Walker Lake, a 12-mile-long lake located north of the Kobuk River, is in the National Register of Natural Landmarks. The Upper and Lower Kobuk Canyons, as well as the Endicott Mountains, are unique geologic features characterizing the Kobuk River region. Within the Lower Kobuk Canyon, bedrock covers the canyon floor with nearly vertical sheets of shale along the banks. Quartz and jasper or jade, in conjunction with shale, are also viewable.
The Kobuk River protects crucial spawning habitat for an important population of sheefish, as well as having a rich assemblage of fish species in general.
The Kobuk River is one of only two major spawning grounds for the Kobuk/Selawik population of sheefish. The Kobuk is inhabited by relatively large sheefish, with individuals exceeding 40 pounds. Many other fish species also inhabit the Kobuk, including grayling, arctic char, whitefish, chum salmon, and lake trout. The Kobuk is a major chum salmon spawning ground, believed to support more than half of the Kotzebue District’s commercial chum salmon. Additionally, the Kobuk provides several Eskimo villages with subsistence fishing for sheefish, whitefish, and chum salmon, which spawn in the upper portion of the river.

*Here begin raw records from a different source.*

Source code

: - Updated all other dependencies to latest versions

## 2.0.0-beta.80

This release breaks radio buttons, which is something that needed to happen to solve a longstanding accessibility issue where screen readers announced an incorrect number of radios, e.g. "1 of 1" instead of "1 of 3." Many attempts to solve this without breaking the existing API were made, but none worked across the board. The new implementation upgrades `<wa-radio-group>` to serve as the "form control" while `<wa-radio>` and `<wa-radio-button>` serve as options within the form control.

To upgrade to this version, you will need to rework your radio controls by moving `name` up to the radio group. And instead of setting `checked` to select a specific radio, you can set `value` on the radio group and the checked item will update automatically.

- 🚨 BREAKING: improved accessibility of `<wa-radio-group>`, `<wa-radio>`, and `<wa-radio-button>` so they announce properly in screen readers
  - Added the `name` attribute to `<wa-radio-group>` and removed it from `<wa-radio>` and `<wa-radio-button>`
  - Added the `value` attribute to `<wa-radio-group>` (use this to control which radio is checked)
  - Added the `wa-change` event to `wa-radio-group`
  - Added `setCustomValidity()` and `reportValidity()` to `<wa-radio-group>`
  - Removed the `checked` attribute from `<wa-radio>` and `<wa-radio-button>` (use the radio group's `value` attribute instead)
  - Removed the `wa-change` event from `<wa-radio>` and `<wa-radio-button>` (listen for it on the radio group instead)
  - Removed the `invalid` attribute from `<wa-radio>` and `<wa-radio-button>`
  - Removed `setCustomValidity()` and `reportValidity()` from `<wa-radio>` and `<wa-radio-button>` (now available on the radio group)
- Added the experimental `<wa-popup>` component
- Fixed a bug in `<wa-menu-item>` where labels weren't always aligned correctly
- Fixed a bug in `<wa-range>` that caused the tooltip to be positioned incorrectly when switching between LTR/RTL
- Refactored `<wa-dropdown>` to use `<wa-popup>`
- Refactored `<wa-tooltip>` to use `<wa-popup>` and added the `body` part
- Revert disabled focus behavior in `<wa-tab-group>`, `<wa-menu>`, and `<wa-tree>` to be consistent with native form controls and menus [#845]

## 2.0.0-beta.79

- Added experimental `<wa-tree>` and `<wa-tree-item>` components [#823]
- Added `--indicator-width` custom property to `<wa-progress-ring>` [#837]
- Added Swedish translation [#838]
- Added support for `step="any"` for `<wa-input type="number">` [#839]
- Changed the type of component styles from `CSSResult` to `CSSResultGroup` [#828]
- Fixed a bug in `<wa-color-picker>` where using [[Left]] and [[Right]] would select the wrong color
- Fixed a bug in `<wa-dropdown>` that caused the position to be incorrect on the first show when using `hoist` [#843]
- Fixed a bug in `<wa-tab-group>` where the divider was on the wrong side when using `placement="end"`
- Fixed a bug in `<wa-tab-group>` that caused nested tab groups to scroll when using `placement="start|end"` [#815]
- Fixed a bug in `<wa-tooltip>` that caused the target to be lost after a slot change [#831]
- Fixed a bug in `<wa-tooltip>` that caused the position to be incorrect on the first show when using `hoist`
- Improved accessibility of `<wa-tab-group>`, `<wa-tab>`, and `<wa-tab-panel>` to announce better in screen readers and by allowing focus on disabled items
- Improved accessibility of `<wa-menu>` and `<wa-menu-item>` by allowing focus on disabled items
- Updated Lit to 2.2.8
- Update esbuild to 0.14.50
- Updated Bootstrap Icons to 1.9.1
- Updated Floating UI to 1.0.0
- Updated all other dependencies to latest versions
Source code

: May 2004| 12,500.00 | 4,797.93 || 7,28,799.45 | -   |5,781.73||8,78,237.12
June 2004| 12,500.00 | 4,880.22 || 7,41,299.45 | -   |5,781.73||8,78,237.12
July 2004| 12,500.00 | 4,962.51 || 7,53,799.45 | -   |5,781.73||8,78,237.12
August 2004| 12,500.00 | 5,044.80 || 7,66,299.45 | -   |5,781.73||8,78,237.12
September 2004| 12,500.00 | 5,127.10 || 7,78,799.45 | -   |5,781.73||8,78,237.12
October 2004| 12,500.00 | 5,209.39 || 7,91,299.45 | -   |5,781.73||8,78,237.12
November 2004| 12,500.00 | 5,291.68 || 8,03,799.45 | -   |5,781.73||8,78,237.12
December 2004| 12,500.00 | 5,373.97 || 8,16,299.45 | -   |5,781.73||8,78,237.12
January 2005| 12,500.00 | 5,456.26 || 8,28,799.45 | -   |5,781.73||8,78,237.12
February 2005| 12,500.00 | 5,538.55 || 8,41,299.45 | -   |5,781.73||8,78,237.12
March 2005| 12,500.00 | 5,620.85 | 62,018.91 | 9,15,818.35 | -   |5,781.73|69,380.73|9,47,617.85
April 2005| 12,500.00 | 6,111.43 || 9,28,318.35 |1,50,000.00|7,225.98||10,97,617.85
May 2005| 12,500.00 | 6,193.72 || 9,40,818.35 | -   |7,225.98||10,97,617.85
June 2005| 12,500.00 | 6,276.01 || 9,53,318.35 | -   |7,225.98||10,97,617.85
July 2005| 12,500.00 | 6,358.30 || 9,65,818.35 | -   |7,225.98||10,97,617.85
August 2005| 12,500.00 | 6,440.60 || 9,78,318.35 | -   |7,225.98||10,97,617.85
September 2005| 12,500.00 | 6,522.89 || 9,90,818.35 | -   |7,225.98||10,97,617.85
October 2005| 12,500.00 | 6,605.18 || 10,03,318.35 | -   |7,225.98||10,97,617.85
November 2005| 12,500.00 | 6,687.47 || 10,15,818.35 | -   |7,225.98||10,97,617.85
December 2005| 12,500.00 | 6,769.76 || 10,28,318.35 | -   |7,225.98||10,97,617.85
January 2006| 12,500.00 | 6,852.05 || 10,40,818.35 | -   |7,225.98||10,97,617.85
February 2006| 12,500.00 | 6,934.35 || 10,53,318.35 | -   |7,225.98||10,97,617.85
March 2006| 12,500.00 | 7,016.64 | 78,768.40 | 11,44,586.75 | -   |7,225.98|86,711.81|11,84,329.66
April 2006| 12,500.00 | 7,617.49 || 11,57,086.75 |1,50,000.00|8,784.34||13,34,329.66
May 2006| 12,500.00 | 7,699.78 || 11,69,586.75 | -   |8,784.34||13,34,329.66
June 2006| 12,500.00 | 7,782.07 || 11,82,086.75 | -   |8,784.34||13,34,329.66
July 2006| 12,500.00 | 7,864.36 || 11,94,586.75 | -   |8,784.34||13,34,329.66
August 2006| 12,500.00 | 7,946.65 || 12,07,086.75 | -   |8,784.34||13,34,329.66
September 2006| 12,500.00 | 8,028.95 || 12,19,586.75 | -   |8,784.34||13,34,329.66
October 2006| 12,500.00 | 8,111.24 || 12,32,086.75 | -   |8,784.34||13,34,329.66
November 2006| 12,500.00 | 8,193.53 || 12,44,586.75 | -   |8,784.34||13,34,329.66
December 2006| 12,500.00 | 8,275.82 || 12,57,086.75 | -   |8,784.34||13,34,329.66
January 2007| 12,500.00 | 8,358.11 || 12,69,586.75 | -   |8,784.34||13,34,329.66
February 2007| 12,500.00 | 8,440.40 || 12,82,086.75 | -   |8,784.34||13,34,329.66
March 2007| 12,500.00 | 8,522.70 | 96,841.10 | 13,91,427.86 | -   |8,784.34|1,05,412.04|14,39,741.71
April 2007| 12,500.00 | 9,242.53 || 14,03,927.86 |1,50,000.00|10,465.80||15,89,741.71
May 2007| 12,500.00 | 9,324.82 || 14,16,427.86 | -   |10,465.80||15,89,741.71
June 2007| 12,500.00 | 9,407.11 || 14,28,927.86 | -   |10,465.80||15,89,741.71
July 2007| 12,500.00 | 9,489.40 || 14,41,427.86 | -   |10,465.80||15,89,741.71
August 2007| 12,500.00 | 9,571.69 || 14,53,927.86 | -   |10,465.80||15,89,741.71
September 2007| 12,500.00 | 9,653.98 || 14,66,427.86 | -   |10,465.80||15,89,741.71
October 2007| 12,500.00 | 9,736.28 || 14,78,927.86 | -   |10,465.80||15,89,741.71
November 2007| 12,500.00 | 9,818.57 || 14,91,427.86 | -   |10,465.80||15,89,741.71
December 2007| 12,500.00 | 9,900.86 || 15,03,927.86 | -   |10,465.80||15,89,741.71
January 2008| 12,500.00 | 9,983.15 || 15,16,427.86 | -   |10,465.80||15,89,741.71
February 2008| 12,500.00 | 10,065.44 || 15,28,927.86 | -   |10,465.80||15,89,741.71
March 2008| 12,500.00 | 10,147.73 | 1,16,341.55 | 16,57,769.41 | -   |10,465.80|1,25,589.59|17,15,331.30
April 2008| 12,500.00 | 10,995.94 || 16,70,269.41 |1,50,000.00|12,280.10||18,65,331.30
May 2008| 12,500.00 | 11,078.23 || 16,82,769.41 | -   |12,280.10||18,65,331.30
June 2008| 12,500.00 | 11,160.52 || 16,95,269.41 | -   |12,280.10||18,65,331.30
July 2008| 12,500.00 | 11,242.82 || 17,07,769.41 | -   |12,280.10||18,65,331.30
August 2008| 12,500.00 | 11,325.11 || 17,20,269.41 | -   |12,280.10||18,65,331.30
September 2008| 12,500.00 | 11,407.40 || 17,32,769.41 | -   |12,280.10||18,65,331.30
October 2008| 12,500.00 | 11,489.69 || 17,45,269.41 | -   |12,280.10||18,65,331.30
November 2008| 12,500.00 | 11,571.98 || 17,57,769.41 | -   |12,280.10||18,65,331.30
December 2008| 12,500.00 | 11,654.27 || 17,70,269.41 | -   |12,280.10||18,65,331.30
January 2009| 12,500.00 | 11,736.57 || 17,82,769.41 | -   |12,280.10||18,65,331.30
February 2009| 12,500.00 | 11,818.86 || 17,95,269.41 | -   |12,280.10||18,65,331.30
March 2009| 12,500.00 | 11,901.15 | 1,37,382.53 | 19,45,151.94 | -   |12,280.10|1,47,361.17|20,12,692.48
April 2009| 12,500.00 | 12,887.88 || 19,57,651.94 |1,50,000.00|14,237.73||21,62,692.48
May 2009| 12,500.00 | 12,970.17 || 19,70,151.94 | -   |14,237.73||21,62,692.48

Variety of fish and wildlife; one of largest concentrations of sheefish; wintering grounds for Western Arctic caribou herd; one of the largest continuous spruce forest areas in the Brooks Range;
The Kobuk River contains rich archeological resources that document the river’s role as a convergence zone for inland and coastal cultures.
The Kobuk River contains an exceptionally rich record of past human activity that spans at least 10,000 years. Within Gates of the Arctic, the river corridor contains at least 172 historic and prehistoric archeological sites that represent Paleoarctic, Northern Archaic, Arctic Small Tool, Late Prehistoric, and Historic Periods. Site types include villages, camps, hunting overlooks, portages, and resourceextraction locations. The valley was a major east-west travel corridor connecting coastal areas around the Bering Strait to northern interior Alaska. These interactions are demonstrated by the frequent occurrence of obsidian, jade, and other exotic raw materials in ethnographic accounts and archeological sites on the Kobuk River. The river was a particularly important path of distribution for obsidian derived from a major source on the Koyukuk River some 150 miles to the southwest, and the only known source of jade in mainland Alaska. Hundreds of traditional place names carpet this landscape and attest to local residents’ detailed knowledge of and intimate relationship with the land and its resources.
The Kobuk River was the site of a minor gold rush at the turn of the century.